Requirement A =>
In the lean-rs design notes, what has to back any performance claim?
Requirement B =>
Continue the lean-rs design notes from their final line.

Excerpted text =>
***

Preserved capability

Rust applications using lean-rs can call Lean code, ask the elaborator and kernel semantic questions through bounded host capabilities, and receive typed results. They can load compiled Lean modules, invoke exported functions, batch calls, and reuse sessions. None of this requires reaching into lean-rs-sys or knowing any item in the hidden-knowledge table. Applications that legitimately need raw FFI—for example, to call a Lean capability not yet wrapped in lean-rs—can opt in by depending on lean-rs-sys directly, accepting full unsafe discipline. This is friendlier than a workspace fork.

Discarded behaviour

Not in scope; will not be added.

  • Raw lean_* calls through lean-rs. Raw imports live in pub(crate) modules and are never re-exported through lean-rs’s safe surface. Applications needing raw FFI depend on lean-rs-sys directly (opting in to full unsafe discipline and opaque public types). The recommended path is to contribute the missing capability to lean-rs’s safe layer.
  • Rust-side reconstruction of Lean semantics. No parallel representation of Expr, universes, environments, or proof terms.
  • Unmeasured FFI micro-optimizations. Any performance claim is backed by a named workload, command, before number, and after number—the discipline in PERFORMANCE-BASELINE.

Rejected alternatives

Each was considered before the adopted shape. Recorded so later prompts can recognize a regression toward one of them.

  • A safe wrapper over all of lean.h. Surface is large and shallow. Every ABI decision (lean_obj_arg direction, RC obligation, initializer ordering, ctor field layout) ends up in the public type system, so the caller still has to know everything lean.h knows. The “safety” is nominal.
  • Mirror Lean internals in Rust. Creating Rust types for Expr, Level, Name, environments, and elaborator state creates a second source of truth. Drift is guaranteed the moment Lean’s internals evolve, and drift here means quietly wrong proofs. The charter’s first rule—Lean owns Lean semantics—exists to make this impossible.
  • Thin façade re-exporting raw FFI directly. Pushes the entire initialization, refcount, and error contract back onto callers. No error or panic boundary; degenerates into raw-FFI-with-extra-steps.

***

Recorded information =>
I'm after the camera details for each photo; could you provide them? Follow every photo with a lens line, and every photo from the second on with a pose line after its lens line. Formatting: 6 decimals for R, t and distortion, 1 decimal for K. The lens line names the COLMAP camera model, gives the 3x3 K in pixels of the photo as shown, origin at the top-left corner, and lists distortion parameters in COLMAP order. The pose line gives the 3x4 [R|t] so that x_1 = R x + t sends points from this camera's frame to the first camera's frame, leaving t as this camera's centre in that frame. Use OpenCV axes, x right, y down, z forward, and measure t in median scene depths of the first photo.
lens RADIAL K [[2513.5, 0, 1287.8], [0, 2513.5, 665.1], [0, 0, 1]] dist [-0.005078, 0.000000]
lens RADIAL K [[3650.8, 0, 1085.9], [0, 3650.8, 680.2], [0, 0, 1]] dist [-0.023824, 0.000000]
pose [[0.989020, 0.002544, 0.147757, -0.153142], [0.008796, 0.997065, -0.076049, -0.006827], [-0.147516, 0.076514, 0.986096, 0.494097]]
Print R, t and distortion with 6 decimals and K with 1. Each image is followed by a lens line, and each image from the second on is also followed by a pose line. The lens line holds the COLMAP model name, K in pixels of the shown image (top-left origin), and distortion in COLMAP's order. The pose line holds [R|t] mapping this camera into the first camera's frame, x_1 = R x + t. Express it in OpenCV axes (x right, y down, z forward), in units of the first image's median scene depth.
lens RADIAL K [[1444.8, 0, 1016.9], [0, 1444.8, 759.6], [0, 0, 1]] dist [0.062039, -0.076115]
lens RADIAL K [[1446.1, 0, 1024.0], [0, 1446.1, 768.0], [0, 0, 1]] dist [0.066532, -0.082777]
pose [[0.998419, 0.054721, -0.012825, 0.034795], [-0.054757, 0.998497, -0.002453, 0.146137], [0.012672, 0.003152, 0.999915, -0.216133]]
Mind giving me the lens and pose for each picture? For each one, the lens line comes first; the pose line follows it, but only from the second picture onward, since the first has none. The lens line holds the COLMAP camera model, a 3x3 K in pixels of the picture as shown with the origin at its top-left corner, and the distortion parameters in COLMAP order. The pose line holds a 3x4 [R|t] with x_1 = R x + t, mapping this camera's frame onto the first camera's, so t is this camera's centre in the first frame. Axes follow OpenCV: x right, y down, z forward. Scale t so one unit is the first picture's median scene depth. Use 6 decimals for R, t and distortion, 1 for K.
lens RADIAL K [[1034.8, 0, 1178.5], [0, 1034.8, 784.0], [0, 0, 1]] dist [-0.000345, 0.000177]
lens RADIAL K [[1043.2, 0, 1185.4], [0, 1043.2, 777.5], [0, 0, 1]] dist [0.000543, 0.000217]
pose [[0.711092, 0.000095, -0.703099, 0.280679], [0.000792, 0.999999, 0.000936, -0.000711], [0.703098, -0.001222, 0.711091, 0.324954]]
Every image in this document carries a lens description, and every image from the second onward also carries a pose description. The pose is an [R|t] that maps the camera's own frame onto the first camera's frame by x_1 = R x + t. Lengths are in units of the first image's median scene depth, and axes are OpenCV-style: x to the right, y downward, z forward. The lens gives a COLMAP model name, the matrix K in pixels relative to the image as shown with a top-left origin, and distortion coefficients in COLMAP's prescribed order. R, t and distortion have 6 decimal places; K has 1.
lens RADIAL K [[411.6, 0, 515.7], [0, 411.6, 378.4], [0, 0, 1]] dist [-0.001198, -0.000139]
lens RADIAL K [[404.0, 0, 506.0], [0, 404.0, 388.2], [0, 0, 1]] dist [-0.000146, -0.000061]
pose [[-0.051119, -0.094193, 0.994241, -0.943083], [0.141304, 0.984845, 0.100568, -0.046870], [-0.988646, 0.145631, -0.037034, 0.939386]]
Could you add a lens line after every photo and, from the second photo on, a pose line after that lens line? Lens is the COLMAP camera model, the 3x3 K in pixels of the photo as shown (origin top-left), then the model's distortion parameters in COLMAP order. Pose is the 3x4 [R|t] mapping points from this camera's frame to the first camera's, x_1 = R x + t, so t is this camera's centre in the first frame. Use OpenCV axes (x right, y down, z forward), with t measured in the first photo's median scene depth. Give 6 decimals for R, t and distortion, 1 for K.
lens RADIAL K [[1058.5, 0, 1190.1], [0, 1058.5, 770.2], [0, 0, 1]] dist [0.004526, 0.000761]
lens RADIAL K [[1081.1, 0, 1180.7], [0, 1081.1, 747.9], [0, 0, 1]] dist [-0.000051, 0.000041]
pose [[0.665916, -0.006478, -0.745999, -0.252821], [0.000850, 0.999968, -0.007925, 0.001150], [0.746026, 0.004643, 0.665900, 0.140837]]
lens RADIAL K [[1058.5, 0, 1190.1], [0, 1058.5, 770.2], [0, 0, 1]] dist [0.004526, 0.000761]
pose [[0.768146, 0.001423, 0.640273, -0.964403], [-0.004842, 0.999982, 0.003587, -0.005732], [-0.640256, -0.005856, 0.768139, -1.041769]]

***

Written reply A =>
A named workload, command, before number, and after number.

Written reply B =>
  • Six published crates, one per layer (lean4-syslean4-runtimelean4-abilean4-modulelean4-host + test-support). Fake public-API story: no real downstream picks up lean4-abi or lean4-runtime in isolation; they take lean4-host. Cuts against the dominant Rust binding shape (git2+libgit2-sys, openssl+openssl-sys, z3+z3-sys, rusqlite+libsqlite3-sys, the pyo3 family), which is consistently two or three crates: a raw *-sys plus one safe front door, plus a build helper in larger stacks. The internal organization the layer cake encodes is real and worth preserving; pub(crate) modules inside lean-rs police those boundaries at zero semver cost.
  • External lean-sys adoption. Considered taking digama0/lean-sys as the raw FFI source. Rejected: the published 0.0.9 was pinned to a Lean below our target, and the surfaces we needed (LEAN_VERSION const, cargo:rerun-if-changed=lean.h, signature-checked allowlist, typed diagnostics) would have required ongoing upstream PRs the published crate did not provide.
  • Conflate L1 FFI primitive and L2 host stack in one crate. Putting both layers behind one default entry point (LeanHost) made it impossible for an external L1-only consumer to depend on lean-rs = "0.1" without first satisfying the lean_rs_host_* shim contract. Generic callback helpers belong below the host stack; theorem-prover host shims do not.

The adopted shape is deeper than each rejected alternative: fewer caller-facing details, less temporal coupling, a small unsafe surface, and a one-line in-process layering invariant (lean-rs-sys → lean-toolchain → lean-rs → lean-rs-host) with lean-rs-worker wrapping the host stack when callers need a process boundary. It matches the dominant Rust binding shape, so contributors arrive with correct expectations, and it contains no Rust-side dependent-type imitation.